My guess would be that you're bumping into overtraining. The increases prescribed in the program are based on maximizing the stress->recovery->adaptation cycle. If you're not adapting (able to hit your numbers) then you're either over-training or under-training.

On intermediate programs if you don't hit your numbers (and you've been lifting on schedule reliably), the first suspect is insufficient recovery and/or overtraining.

If you reliably are knocking into overtraining on the novice level programs and have been lifting for 6-12 months, you might need to move onto an intermediate program. But definitely hang out in the novice range as long as you can.

  • Makes sense, thanks.
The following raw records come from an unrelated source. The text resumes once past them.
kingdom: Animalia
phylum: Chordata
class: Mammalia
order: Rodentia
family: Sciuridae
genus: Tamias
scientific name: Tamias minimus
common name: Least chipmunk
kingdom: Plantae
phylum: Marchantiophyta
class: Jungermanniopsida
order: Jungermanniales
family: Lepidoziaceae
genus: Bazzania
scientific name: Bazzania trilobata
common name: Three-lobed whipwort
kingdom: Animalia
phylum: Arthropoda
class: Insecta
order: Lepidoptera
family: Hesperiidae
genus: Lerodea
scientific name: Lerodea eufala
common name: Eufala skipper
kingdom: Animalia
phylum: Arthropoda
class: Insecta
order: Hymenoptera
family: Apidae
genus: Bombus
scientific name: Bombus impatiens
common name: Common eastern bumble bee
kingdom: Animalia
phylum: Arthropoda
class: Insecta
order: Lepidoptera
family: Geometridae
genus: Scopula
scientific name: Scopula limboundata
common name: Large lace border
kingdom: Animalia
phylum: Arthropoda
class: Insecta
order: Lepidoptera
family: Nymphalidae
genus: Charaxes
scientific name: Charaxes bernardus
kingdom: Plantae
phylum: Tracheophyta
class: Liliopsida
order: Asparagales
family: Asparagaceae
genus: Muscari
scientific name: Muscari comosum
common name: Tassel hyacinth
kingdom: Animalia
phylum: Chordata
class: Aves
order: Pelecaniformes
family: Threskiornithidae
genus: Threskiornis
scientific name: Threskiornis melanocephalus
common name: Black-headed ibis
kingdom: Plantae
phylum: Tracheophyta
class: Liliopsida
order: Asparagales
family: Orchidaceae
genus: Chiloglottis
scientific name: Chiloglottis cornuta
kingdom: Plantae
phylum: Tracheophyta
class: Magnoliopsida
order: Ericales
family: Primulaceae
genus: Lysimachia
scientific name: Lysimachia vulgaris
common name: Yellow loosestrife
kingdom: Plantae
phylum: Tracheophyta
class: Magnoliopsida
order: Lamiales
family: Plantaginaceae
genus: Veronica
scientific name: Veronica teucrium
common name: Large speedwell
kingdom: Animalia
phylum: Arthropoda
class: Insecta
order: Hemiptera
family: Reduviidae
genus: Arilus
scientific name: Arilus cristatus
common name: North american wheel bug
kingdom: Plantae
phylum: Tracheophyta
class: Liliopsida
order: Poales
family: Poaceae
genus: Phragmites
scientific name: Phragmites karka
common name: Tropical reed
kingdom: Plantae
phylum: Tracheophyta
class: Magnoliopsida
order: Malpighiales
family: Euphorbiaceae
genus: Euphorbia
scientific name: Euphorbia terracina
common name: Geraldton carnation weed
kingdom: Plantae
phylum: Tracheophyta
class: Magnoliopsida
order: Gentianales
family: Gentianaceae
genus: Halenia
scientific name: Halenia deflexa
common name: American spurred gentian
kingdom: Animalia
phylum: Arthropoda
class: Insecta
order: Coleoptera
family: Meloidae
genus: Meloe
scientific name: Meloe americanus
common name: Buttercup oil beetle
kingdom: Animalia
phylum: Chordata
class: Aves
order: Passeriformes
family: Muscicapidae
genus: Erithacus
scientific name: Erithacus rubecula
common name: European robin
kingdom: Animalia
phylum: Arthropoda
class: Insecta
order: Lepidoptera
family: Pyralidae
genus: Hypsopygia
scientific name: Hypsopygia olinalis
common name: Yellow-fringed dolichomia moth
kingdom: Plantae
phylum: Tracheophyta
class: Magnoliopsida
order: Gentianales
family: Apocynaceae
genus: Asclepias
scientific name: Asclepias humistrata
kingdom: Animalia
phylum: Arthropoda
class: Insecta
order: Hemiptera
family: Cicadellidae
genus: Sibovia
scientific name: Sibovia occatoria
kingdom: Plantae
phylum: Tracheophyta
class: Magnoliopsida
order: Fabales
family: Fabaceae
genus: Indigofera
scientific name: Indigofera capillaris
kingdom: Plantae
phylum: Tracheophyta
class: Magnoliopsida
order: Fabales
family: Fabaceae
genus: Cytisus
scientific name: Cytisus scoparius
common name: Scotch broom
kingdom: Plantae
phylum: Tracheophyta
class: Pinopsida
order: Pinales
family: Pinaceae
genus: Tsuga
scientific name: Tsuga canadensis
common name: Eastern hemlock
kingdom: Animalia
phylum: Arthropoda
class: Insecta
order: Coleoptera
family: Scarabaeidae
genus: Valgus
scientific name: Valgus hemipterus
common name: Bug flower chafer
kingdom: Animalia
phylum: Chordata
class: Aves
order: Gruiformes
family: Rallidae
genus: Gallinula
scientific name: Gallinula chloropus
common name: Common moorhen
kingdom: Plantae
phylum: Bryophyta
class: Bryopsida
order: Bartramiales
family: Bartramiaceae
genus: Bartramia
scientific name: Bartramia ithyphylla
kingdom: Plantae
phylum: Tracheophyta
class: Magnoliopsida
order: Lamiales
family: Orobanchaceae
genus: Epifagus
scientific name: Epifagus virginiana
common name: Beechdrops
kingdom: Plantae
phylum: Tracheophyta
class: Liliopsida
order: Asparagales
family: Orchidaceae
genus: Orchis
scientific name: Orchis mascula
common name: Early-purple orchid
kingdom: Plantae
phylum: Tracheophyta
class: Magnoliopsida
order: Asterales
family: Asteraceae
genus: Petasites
Right now I still have one lift that I've never failed (deadlift), so I'm hopeful that I can stay on the novice level for a little longer.
    – half-pass
    Commented Nov 2, 2014 at 18:21

Missing a given weight for 3 workouts in a row is a symptom of a significant (though not major) problem. Maybe you're not doing a good enough job at recovery, or maybe you added weight in bigger chunks than was appropriate, or maybe your body simply isn't getting stronger fast enough. Dropping 10% feels like a step backward, but really it gives you some room to continue your linear progression.

Simply put, missing the same weight 3 workouts in a row means you're too weak for that weight right now and you should be working with a lesser weight, in order to confidently finish your 3 sets of 5. Those sets will still be challenging, but you won't be risking injury and overtraining by insisting on working on a weight you've proven you can't do. You'll be blasting through that 10% in no time. (Actually, that's precisely true. Consider an example of someone stalling at 300 pounds, say for their deadlift. Minus 10% = 270. Adding five pounds per workout, they'll be back at 270 in a mere six workouts—a mere two weeks to blast through their previous one-week plateau. That's often better than dawdling at 300, not going up or going down.)